Thanks @cancan101 for the analysis. This is exactly what's biting me in my code at the moment.

In addition, if the klass argument is given, the shortcut still filters on all available object permissions for all objects with the IN query, which in my case are a million objects. I think it should be at least possible to filter the permission list by the ids of the queryset given in klass before materializing it.

Even generating the query with all the ids takes long (a couple of seconds) while running it takes so long that the apache timeouts...

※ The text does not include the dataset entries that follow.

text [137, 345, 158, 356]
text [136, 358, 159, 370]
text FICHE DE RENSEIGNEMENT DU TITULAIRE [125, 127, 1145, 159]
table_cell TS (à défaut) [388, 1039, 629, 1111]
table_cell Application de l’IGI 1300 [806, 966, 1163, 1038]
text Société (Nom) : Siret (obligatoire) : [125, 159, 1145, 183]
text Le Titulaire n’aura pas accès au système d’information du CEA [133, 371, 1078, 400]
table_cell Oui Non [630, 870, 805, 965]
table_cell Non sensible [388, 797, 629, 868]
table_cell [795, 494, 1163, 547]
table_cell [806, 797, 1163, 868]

MadWombat commented 6 years ago

The case where only one permission is supplied and klass=None or a model can be optimized into a single query. Something like

SELECT
    car.*
FROM guardian_userobjectpermission as op
JOIN auth_user as u ON (op.user_id = u.id)
JOIN auth_permission as p ON (op.permission_id = p.id)
JOIN django_content_type as ct ON (ct.id = op.content_type_id)
JOIN car_car as car ON (car.id = op.object_pk::integer)
WHERE u.id = user_id AND 
             p.codename = 'can_access'  AND 
             ct.model = 'car' AND 
             ct.app_label = 'car'

Multiple permissions can be accomodated in asingle query as well, I think, but the query would become a bit more complicated (with subqueries like the one above for each permission and an intersect between them, for example).

That said, I have no idea how to accomplish something like this strictly using ORM (actually, I don't think it is possible to generate the query above using the ORM). If the devs do not mind using raw SQL operations in their code, I could make a PR.